● TASK REQUIREMENTS:
From the line with "pos1: [169, 415]" through the line with "pos1: [548, 175]", inclusive, return each line of the data below exactly and leave the rest out.
==*==
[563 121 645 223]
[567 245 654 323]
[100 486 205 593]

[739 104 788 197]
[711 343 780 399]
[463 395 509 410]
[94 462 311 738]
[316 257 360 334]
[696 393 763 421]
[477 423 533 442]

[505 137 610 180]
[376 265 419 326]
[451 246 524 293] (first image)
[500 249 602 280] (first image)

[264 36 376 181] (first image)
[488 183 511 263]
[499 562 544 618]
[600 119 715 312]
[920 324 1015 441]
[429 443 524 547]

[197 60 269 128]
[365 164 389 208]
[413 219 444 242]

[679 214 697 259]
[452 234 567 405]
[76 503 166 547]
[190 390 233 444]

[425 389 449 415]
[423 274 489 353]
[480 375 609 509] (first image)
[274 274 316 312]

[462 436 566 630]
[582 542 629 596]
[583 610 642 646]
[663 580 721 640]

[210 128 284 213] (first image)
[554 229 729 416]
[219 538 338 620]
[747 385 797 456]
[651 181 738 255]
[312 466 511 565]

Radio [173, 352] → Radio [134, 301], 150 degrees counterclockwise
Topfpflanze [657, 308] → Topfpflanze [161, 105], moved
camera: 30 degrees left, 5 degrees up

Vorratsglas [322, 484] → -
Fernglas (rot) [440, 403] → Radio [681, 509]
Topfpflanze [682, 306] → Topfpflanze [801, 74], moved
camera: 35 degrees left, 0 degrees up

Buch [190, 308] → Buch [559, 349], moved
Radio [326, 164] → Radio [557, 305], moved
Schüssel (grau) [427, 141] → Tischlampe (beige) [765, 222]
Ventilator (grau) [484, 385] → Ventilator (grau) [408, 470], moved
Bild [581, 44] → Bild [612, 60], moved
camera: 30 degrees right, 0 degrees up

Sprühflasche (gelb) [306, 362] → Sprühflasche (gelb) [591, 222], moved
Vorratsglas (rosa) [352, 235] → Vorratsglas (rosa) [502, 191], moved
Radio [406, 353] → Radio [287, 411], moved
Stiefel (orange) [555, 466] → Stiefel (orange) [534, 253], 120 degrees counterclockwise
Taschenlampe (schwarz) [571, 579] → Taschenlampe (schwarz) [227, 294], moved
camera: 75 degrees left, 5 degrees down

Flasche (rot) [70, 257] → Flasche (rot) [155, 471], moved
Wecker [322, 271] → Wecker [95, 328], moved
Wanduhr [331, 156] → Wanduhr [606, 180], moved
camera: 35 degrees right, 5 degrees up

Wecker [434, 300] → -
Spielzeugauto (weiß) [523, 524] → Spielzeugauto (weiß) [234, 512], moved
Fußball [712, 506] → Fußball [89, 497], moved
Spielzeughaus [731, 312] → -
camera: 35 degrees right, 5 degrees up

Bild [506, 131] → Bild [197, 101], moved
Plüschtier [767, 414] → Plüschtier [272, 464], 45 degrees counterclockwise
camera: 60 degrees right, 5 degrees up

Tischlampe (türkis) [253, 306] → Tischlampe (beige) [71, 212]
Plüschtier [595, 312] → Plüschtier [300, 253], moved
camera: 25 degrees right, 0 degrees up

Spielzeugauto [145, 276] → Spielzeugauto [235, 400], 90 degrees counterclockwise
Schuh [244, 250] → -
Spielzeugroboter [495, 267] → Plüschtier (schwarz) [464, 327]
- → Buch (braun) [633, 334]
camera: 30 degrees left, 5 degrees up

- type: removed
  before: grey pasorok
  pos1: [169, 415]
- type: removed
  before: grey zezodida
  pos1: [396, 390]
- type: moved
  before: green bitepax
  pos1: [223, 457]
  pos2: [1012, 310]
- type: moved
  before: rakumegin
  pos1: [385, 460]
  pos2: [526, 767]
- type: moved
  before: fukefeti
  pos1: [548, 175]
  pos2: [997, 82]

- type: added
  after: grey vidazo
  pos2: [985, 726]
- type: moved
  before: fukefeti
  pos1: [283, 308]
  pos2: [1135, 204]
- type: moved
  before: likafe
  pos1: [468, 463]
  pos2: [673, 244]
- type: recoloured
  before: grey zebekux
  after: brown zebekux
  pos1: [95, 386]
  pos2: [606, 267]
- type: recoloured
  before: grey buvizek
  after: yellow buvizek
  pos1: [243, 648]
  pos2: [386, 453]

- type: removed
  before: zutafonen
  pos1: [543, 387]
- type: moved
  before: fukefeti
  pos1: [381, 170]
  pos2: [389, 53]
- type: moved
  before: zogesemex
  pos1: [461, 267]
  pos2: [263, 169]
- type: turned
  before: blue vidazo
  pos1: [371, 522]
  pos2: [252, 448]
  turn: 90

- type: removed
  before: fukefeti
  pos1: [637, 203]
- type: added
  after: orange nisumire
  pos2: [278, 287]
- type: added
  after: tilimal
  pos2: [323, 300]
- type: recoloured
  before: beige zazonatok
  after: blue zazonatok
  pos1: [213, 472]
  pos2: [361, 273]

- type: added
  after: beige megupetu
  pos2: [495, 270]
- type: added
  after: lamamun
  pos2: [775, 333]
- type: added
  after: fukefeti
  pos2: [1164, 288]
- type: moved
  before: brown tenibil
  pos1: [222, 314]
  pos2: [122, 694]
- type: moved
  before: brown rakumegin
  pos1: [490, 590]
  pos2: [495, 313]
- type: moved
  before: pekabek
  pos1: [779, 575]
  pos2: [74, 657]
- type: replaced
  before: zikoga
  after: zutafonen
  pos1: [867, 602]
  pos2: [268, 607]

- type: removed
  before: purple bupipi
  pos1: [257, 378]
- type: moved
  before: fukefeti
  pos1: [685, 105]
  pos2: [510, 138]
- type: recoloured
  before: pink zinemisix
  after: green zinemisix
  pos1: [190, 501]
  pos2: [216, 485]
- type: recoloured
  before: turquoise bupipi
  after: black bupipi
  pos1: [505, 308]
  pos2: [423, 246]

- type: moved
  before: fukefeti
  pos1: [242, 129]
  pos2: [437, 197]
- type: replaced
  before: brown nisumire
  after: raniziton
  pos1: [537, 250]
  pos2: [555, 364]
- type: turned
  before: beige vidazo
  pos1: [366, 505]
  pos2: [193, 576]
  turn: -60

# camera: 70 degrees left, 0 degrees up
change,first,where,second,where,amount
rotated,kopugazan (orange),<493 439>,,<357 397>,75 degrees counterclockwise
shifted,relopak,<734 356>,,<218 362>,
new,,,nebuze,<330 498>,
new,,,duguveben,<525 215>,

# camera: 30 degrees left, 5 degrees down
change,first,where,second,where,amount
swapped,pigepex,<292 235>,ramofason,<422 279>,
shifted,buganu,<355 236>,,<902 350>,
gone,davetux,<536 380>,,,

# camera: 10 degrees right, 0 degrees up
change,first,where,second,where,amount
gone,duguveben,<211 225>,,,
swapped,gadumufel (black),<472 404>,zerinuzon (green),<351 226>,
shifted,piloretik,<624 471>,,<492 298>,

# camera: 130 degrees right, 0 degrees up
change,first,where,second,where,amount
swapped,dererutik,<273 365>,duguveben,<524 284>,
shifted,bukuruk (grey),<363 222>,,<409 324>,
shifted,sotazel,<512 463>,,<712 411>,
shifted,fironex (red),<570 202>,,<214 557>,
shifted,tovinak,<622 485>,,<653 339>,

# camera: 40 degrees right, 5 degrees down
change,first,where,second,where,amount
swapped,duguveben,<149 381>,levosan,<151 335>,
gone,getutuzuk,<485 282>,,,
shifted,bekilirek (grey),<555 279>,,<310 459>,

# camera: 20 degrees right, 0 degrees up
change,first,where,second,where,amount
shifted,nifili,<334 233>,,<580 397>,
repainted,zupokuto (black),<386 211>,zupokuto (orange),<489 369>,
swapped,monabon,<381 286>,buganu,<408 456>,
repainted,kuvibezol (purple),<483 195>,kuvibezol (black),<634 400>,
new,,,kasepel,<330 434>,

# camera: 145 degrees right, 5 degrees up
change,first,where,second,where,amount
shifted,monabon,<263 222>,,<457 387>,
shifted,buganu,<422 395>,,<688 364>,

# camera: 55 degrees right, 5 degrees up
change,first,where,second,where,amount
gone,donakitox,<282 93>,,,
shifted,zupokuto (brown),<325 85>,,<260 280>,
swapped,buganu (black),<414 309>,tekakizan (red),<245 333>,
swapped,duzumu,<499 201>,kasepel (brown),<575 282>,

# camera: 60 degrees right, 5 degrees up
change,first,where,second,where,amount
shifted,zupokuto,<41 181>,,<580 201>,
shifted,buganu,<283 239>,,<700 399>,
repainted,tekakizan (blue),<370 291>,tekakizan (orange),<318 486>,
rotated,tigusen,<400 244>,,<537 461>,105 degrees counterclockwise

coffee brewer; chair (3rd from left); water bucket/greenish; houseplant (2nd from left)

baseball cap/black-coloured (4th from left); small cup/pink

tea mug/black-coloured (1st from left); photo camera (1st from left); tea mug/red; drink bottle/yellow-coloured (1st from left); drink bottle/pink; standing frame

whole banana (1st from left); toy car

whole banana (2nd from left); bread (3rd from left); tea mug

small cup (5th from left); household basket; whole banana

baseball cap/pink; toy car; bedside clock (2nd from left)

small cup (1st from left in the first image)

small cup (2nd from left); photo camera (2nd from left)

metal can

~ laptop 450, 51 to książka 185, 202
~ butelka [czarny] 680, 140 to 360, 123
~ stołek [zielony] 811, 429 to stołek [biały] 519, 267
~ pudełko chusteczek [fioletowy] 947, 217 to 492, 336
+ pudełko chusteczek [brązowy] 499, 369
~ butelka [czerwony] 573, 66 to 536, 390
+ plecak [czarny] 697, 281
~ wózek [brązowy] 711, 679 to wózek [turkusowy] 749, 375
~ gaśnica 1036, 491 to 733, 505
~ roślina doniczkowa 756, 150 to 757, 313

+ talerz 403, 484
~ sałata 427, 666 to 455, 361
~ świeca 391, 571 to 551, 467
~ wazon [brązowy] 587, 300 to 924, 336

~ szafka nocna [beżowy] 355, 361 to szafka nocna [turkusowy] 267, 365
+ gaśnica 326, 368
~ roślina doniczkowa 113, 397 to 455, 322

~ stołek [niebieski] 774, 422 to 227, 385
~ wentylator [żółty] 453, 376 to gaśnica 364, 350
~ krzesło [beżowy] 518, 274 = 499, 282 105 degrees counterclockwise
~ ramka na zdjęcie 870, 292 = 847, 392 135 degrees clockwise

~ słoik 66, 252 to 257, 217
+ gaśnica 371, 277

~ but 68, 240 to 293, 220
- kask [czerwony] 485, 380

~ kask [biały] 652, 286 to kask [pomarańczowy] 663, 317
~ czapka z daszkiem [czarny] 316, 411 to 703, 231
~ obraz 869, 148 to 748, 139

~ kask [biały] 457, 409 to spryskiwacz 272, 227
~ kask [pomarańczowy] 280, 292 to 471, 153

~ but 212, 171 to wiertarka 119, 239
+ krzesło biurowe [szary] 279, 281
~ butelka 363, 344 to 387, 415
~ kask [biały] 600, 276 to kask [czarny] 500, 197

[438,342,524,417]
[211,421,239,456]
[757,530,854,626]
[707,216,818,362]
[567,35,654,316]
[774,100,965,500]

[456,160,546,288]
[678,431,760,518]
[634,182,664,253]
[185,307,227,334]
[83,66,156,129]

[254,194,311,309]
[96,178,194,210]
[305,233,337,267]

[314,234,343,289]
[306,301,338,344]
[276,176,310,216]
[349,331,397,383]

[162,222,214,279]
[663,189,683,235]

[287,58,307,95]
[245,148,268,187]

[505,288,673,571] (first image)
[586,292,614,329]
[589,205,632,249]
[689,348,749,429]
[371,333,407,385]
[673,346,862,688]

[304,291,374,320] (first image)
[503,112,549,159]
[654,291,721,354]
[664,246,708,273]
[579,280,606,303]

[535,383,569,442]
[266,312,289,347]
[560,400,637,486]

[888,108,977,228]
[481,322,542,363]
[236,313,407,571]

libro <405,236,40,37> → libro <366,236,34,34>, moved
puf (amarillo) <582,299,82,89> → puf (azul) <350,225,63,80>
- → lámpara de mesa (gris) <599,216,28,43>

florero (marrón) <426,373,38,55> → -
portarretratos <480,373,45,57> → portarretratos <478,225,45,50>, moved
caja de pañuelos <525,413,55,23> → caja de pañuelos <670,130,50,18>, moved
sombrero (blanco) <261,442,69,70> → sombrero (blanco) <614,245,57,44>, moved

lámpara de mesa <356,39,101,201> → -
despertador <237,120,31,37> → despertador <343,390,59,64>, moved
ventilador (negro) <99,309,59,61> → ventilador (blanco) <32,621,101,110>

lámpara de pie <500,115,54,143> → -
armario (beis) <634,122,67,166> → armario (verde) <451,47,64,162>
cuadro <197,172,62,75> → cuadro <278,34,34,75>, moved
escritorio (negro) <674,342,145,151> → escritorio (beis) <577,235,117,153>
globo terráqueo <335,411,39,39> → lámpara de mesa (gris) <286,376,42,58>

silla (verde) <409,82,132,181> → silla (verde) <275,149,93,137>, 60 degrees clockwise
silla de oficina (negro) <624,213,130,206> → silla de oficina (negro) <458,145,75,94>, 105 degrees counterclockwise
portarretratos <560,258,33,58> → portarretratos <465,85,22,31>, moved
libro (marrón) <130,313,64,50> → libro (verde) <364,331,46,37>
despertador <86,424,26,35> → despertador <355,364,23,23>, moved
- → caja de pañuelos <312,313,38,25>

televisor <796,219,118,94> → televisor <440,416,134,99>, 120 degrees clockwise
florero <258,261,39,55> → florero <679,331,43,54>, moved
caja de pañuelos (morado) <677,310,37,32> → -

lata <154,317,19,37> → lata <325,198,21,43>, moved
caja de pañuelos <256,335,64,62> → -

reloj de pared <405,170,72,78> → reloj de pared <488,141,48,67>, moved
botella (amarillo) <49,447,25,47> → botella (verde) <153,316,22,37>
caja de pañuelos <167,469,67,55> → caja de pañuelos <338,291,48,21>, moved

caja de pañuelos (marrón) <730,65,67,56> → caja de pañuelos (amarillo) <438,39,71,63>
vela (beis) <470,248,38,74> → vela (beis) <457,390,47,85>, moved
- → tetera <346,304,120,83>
==*==
● REPLY:
  pos1: [169, 415]
- type: removed
  before: grey zezodida
  pos1: [396, 390]
- type: moved
  before: green bitepax
  pos1: [223, 457]
  pos2: [1012, 310]
- type: moved
  before: rakumegin
  pos1: [385, 460]
  pos2: [526, 767]
- type: moved
  before: fukefeti
  pos1: [548, 175]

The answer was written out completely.